ハシブトガラス。ハシボソガラスよりも肉食性が強い。都市部は食糧が豊富なのと止まり木の代わりになる構造物がたくさんあること、天敵である猛禽類(もうきんるい)がいないため、その数が激増した
ハシブトガラス。ハシボソガラスよりも肉食性が強い。都市部は食糧が豊富なのと止まり木の代わりになる構造物がたくさんあること、天敵である猛禽類(もうきんるい)がいないため、その数が激増した

カラスは他の鳥類に比べ、著しく脳が発達している。体重当たりの脳の重さの割合は1.4%で、ニワトリ(0.12%)の10倍以上だ。ヒトが1.8%だから、ニワトリより桁違いにヒトに近い。車の通る場所を予想しクルミを置き割って実を食べる、外れたら置き直す行為などはその表れである。こうした知恵があるから、人間のそばに棲(す)めば「食・住」に事欠かないで生きていけることを古来より知っていたのだろう。そしてその生活様式が大きく変わっても、それに適応してこれまでやってきた。人間の生産効率が良くなって物が余りだすと、彼らの食・住の素材が多くなり、結果としてカラスが増えるようになる。

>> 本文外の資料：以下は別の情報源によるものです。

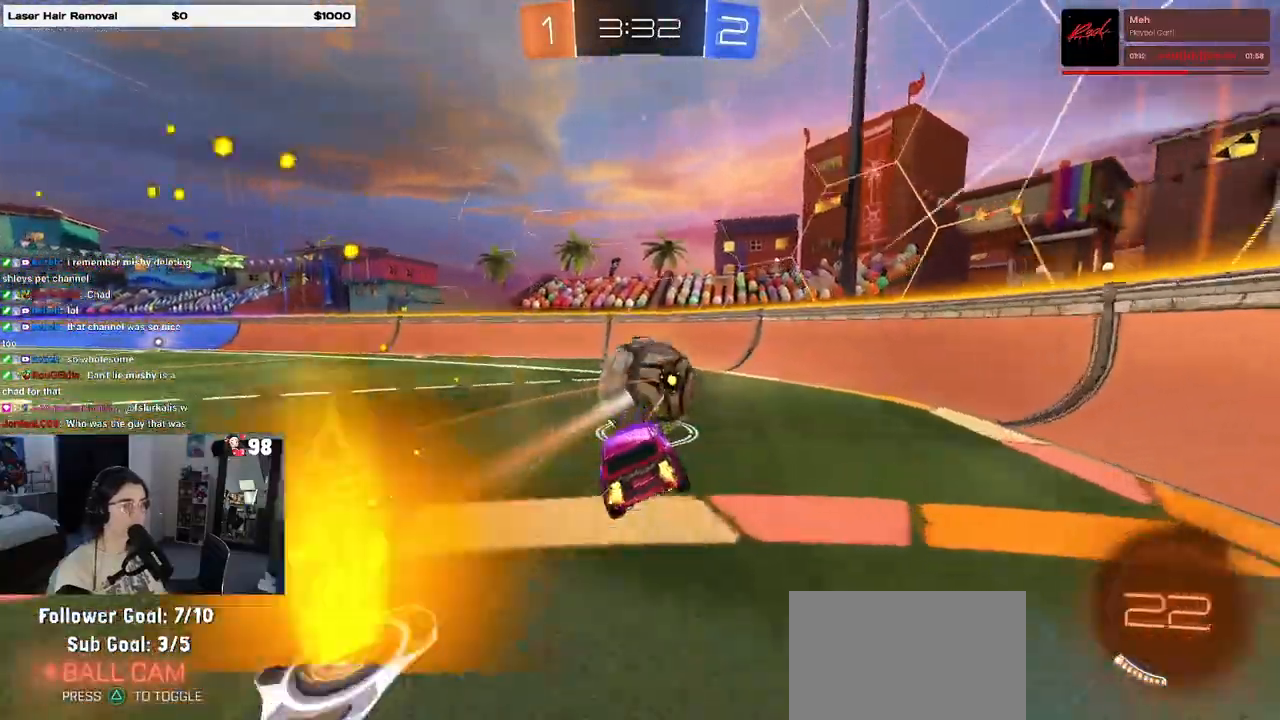
{"buttons": ["L2", "R2"], "left_stick": "right", "right_stick": "center", "events": [[67, "left_stick", "center"], [183, "left_stick", "right"], [433, "L2", "down"]]}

高度成長期の東京都では約3万7000羽のカラスが棲み、群れをなして繁華街の裏に捨てられた残飯の吹きだまりにある生ごみに群がっていた。1998~2001年がそのピークで、彼らが行動する前の深夜のごみ回収、各自責任を持ってごみ管理する個別回収など、さまざまな対策が講じられた。現在はそうした措置が効果を発揮し、生息数は3分の1に減少した。苦情件数も当時の10分の1となり、カラスと人間の関係はやや落ち着いている。しかし、こうなるまでに20年の歳月を要している。

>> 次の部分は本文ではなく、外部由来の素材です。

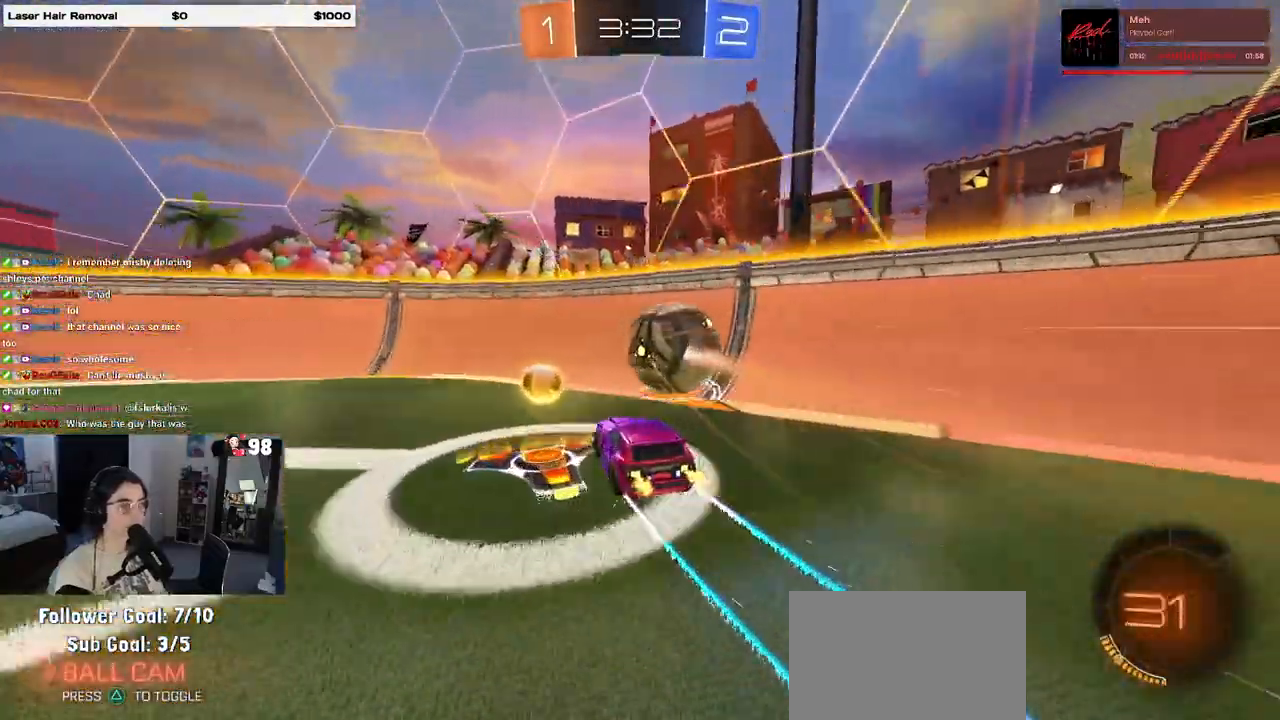
{"buttons": ["R2"], "left_stick": "left", "right_stick": "center", "events": [[100, "L2", "up"], [150, "left_stick", "center"], [400, "left_stick", "left"]]}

一度バランスを崩すと、人間と野生動物の共存関係を取り戻すのは容易ではない。カラスだけでなく野生動物は常に食を求めている。食いついたらなかなか離れない。賢い鳥としての行動や習性を解明して、上手に付き合っていく手だてを考えるのが、自然とのバランスを崩しがちな人間の務めと考える。